▶ _What is expected_
Please count the lines in the records below that contain the string "left", treating uppercase and lowercase as different, and give only the number.

--- Available data Enclosed Below ---

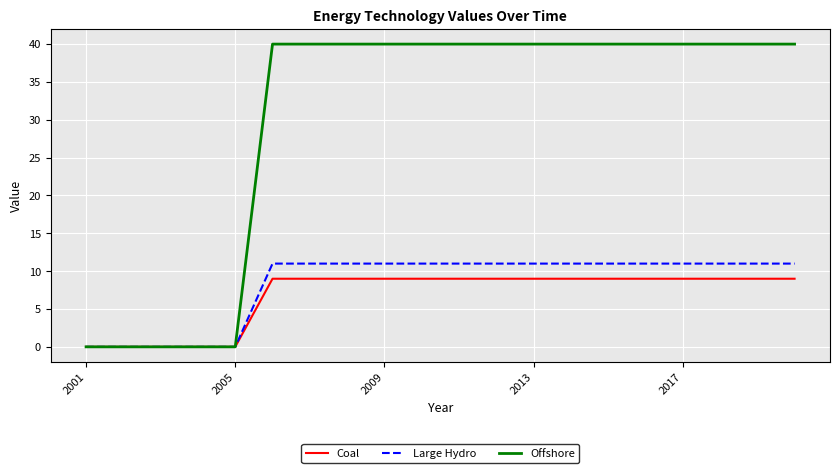

Which series has the largest total across all categories?

Offshore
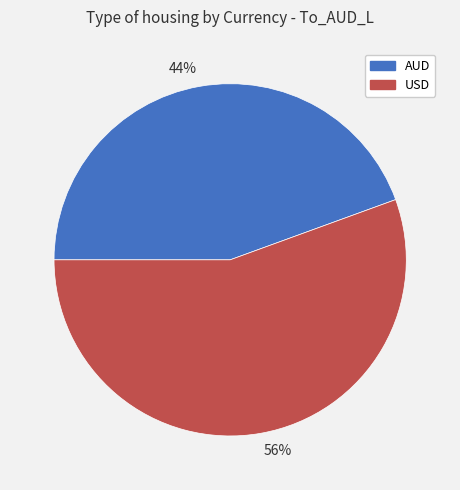

Does AUD account for over 50% of the chart?

No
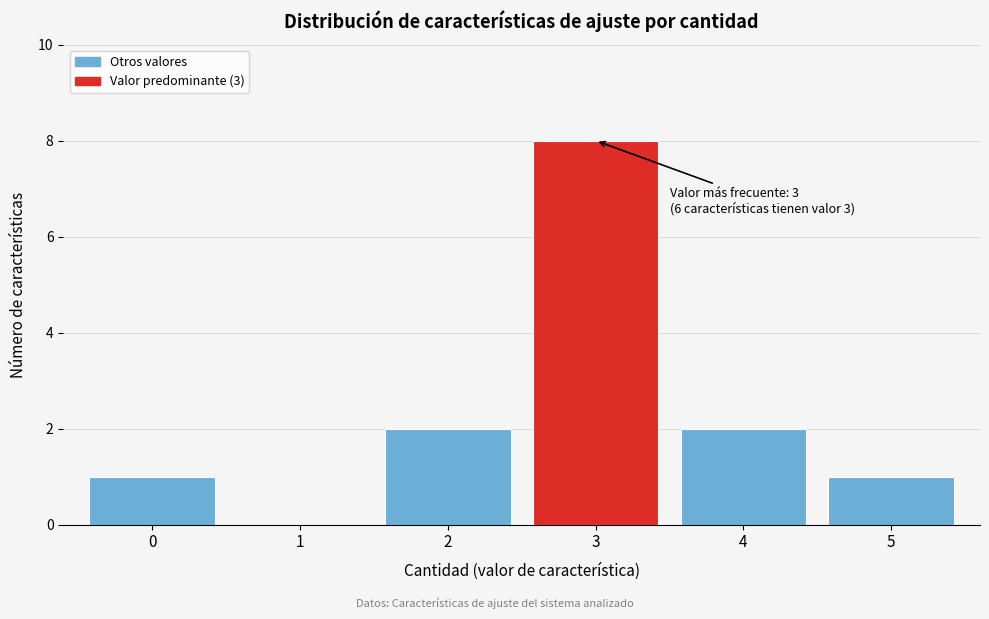

Over which range of the x-axis is the bar tallest?

2.5 to 3.5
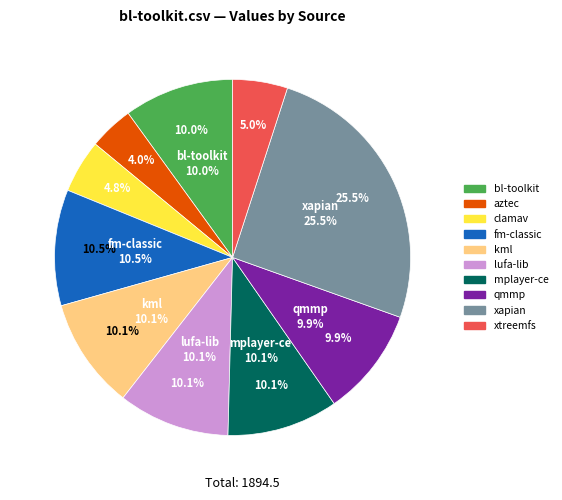

Is lufa-lib.csv the majority of the pie?

No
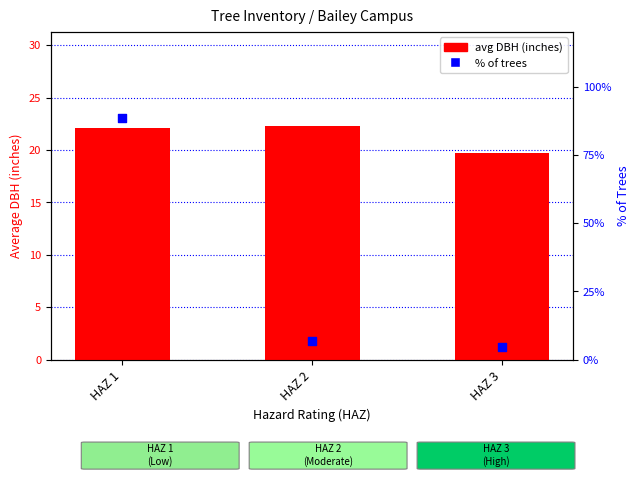

Which series has the widest spread of Y values?

% of trees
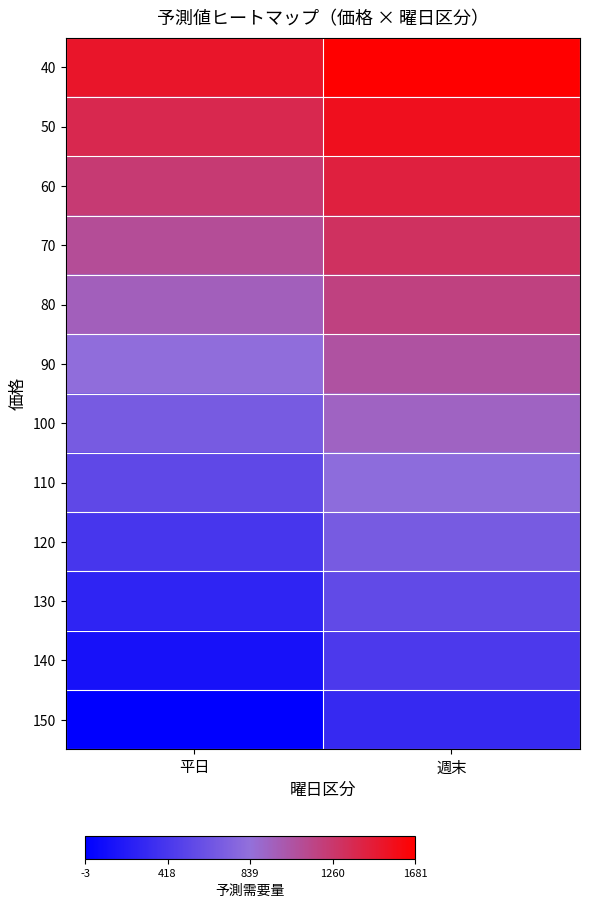

Rank the series at 平日 from lowest to highest value.

150, 140, 130, 120, 110, 100, 90, 80, 70, 60, 50, 40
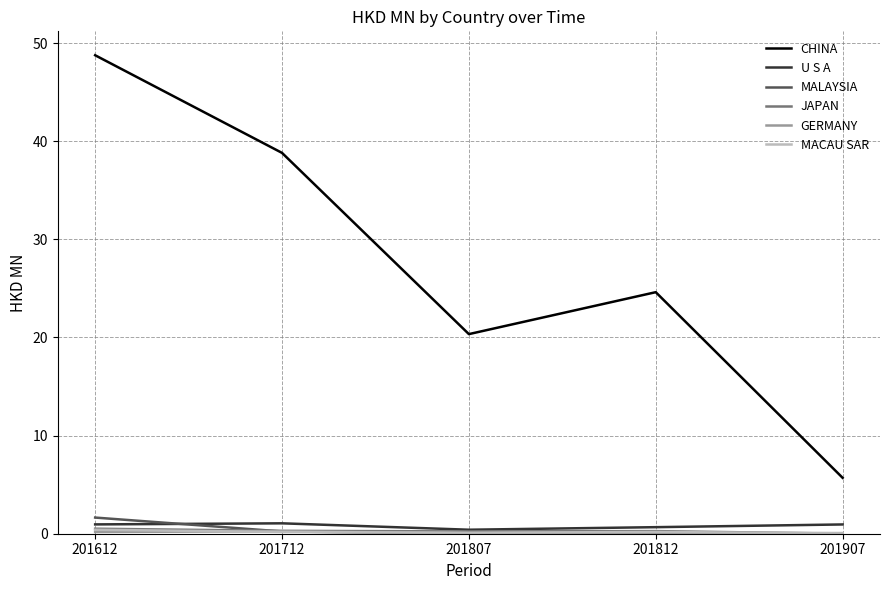

True or false: CHINA and MALAYSIA intersect in this chart.

False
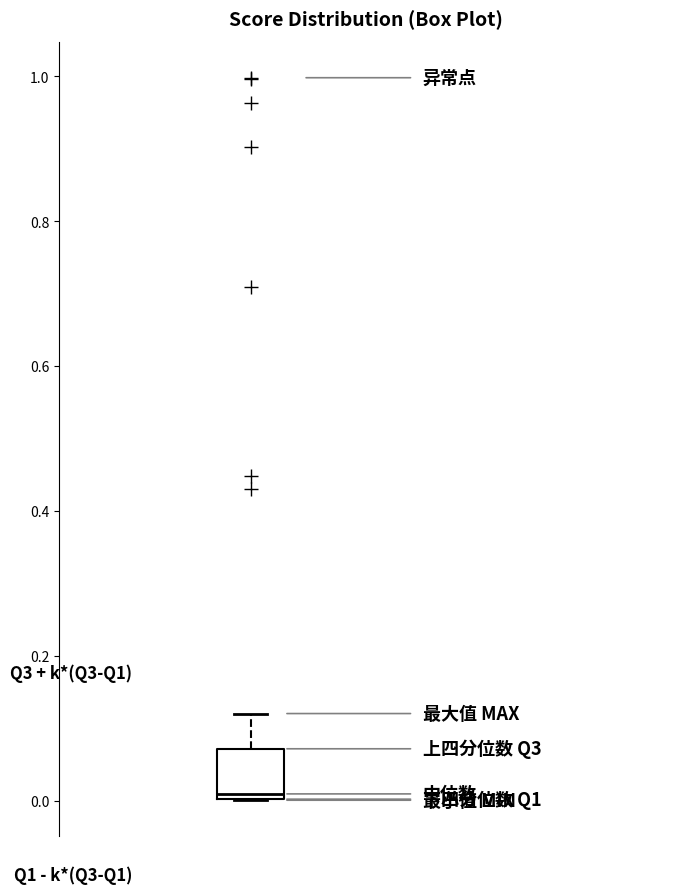

Transcribe this box plot: give where the median line is, the range the box spans, and where the two whiskers end, as read against the y-axis. The values are not printed on the chart, so give them approximately, as read against the axis.

median 0.00 (just above the box's lower edge), box 0.00 to 0.08, whiskers 0.00 to 0.12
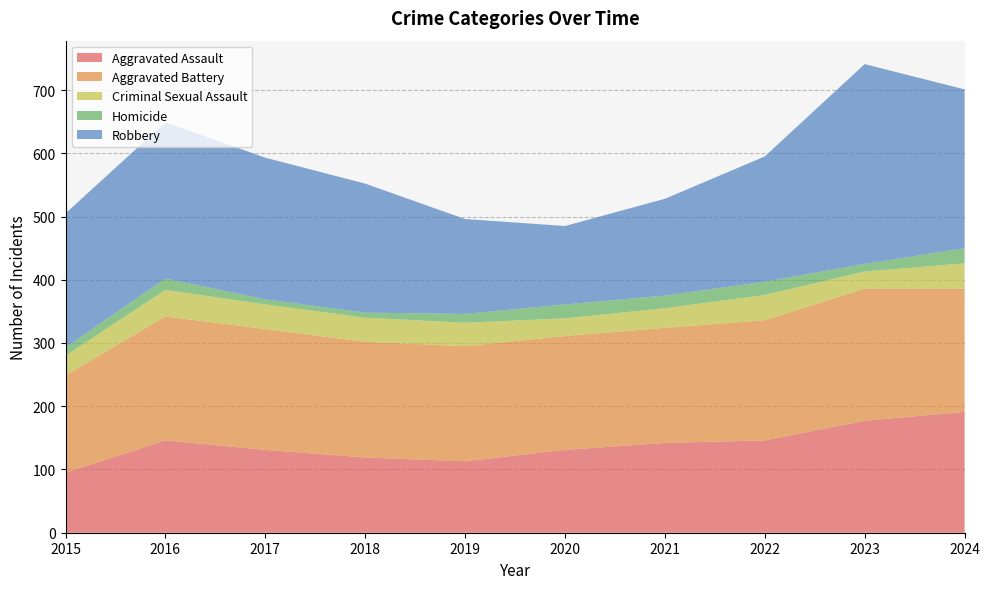

Reading left to right, what are all the values shown in this chart?

Aggravated Assault: 95	146	131	119	113	131	142	146	177	191
Aggravated Battery: 154	196	191	183	182	180	182	190	209	195
Criminal Sexual Assault: 31	42	39	38	37	28	31	40	27	40
Homicide: 13	18	8	8	14	22	20	21	12	24
Robbery: 212	247	224	204	150	124	153	198	316	251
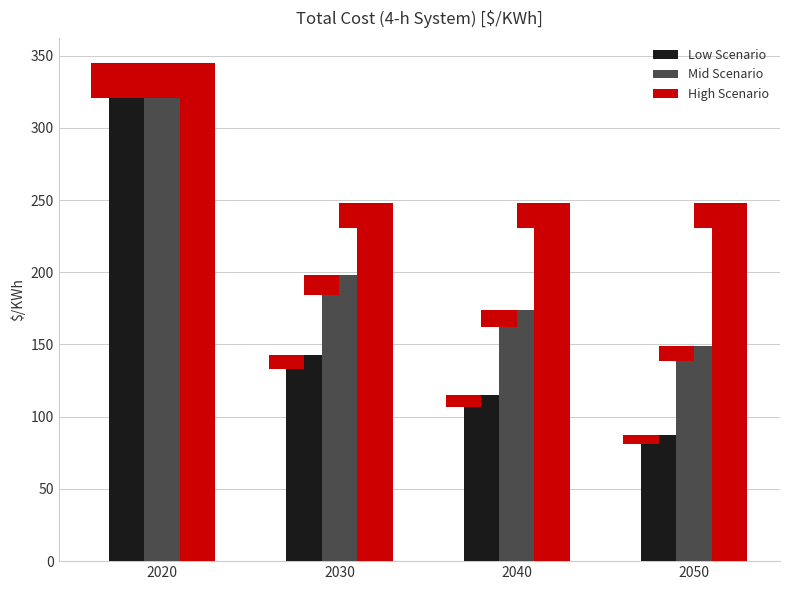

Reading left to right, extract all data points from this chart.

Low Scenario: 2020=345	2030=143	2040=115	2050=87
Mid Scenario: 2020=345	2030=198	2040=174	2050=149
High Scenario: 2020=345	2030=248	2040=248	2050=248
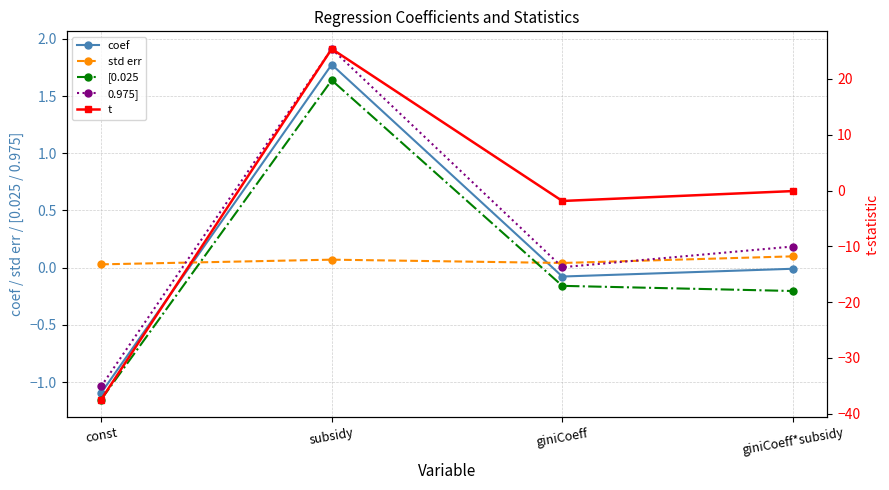

What position from the right is const?

4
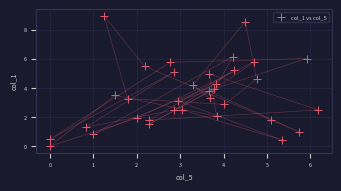

What is the range of X values (max minus min)?

6.2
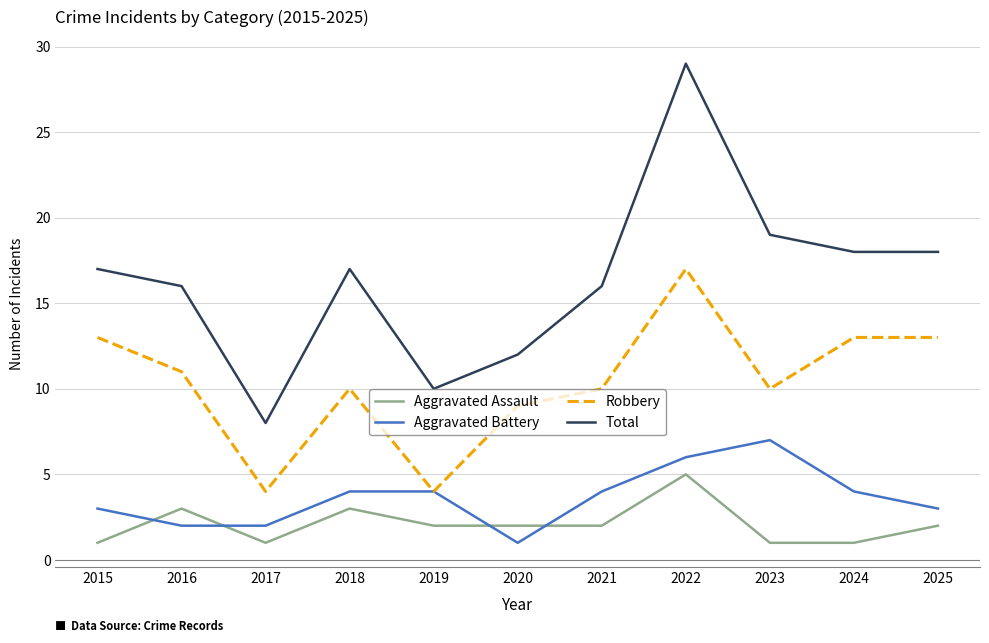

What are all the series names shown in the legend?

Aggravated Assault, Aggravated Battery, Robbery, Total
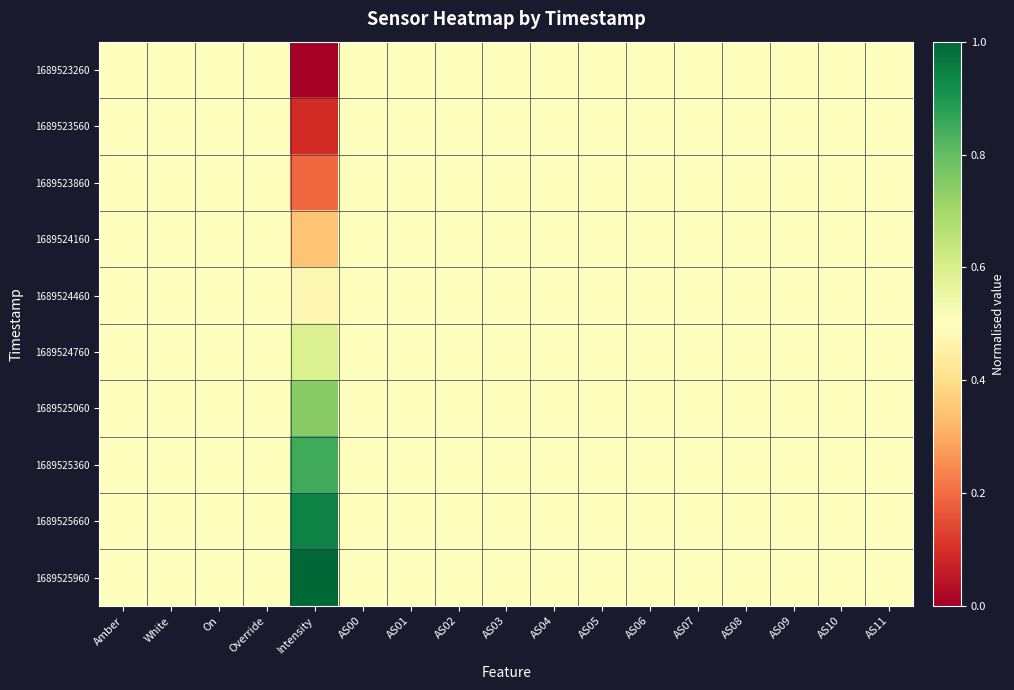

What is the maximum value shown in the chart?

1.0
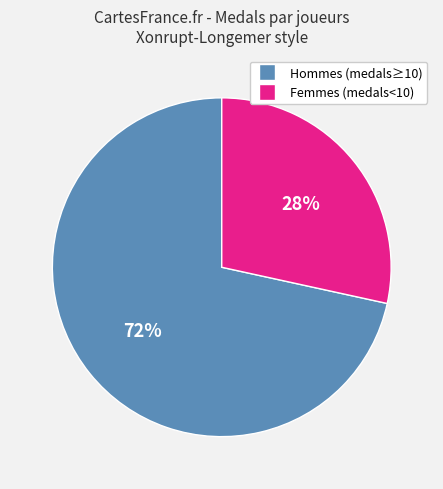

Is there a majority slice in this chart?

Yes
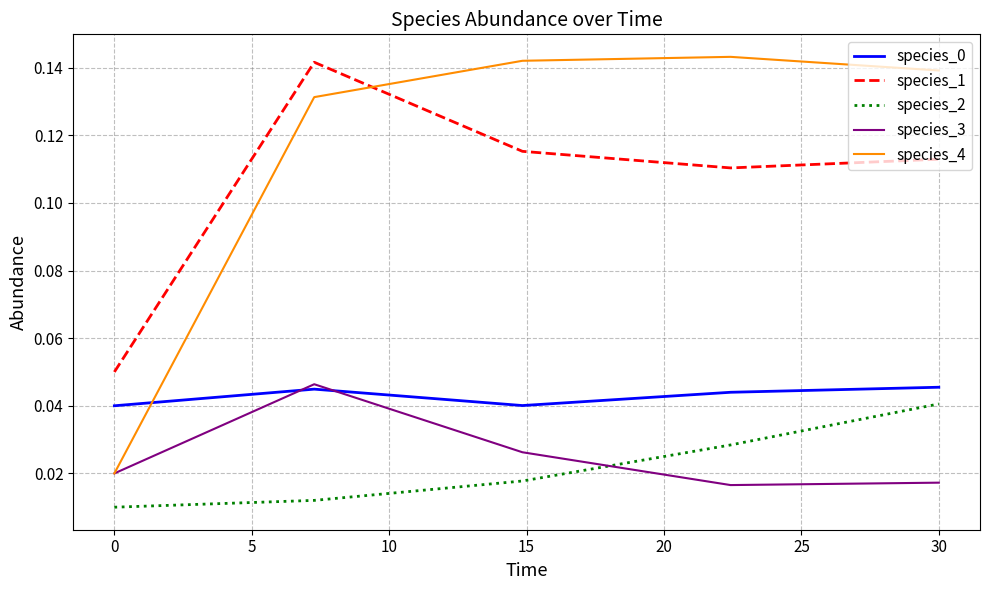

How many times do species_3 and species_2 cross each other?

1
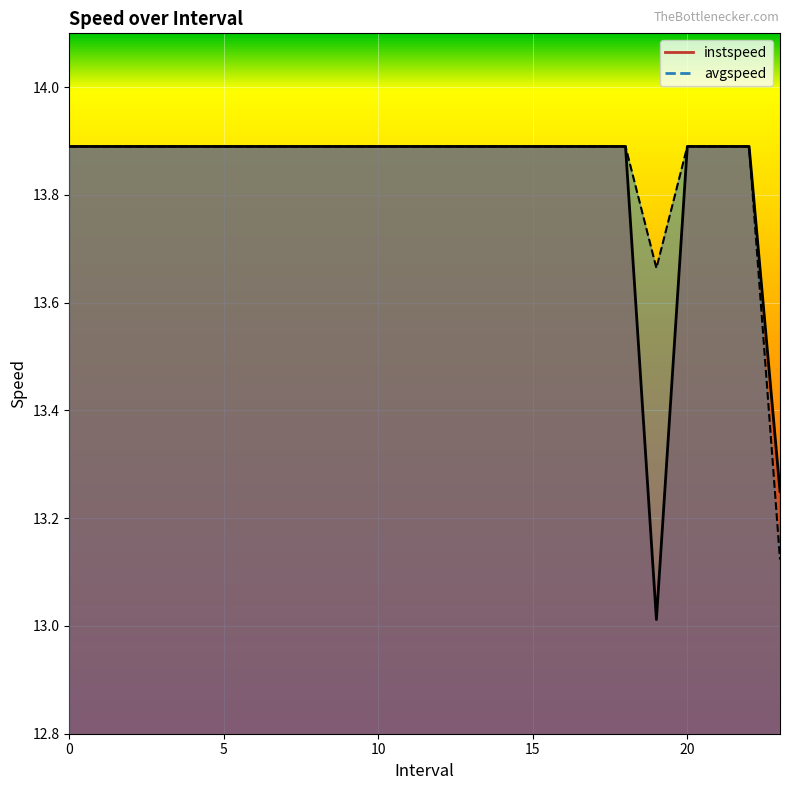

Reading right to left, transcribe all the data shown in this chart.

instspeed: 13.2	13.9	13.9	13.9	13.0	13.9	13.9	13.9	13.9	13.9	13.9	13.9	13.9	13.9	13.9	13.9	13.9	13.9	13.9	13.9	13.9	13.9	13.9	13.9
avgspeed: 13.1	13.9	13.9	13.9	13.7	13.9	13.9	13.9	13.9	13.9	13.9	13.9	13.9	13.9	13.9	13.9	13.9	13.9	13.9	13.9	13.9	13.9	13.9	13.9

--- End of Enclosed Available data ---

▶ _Response below_
3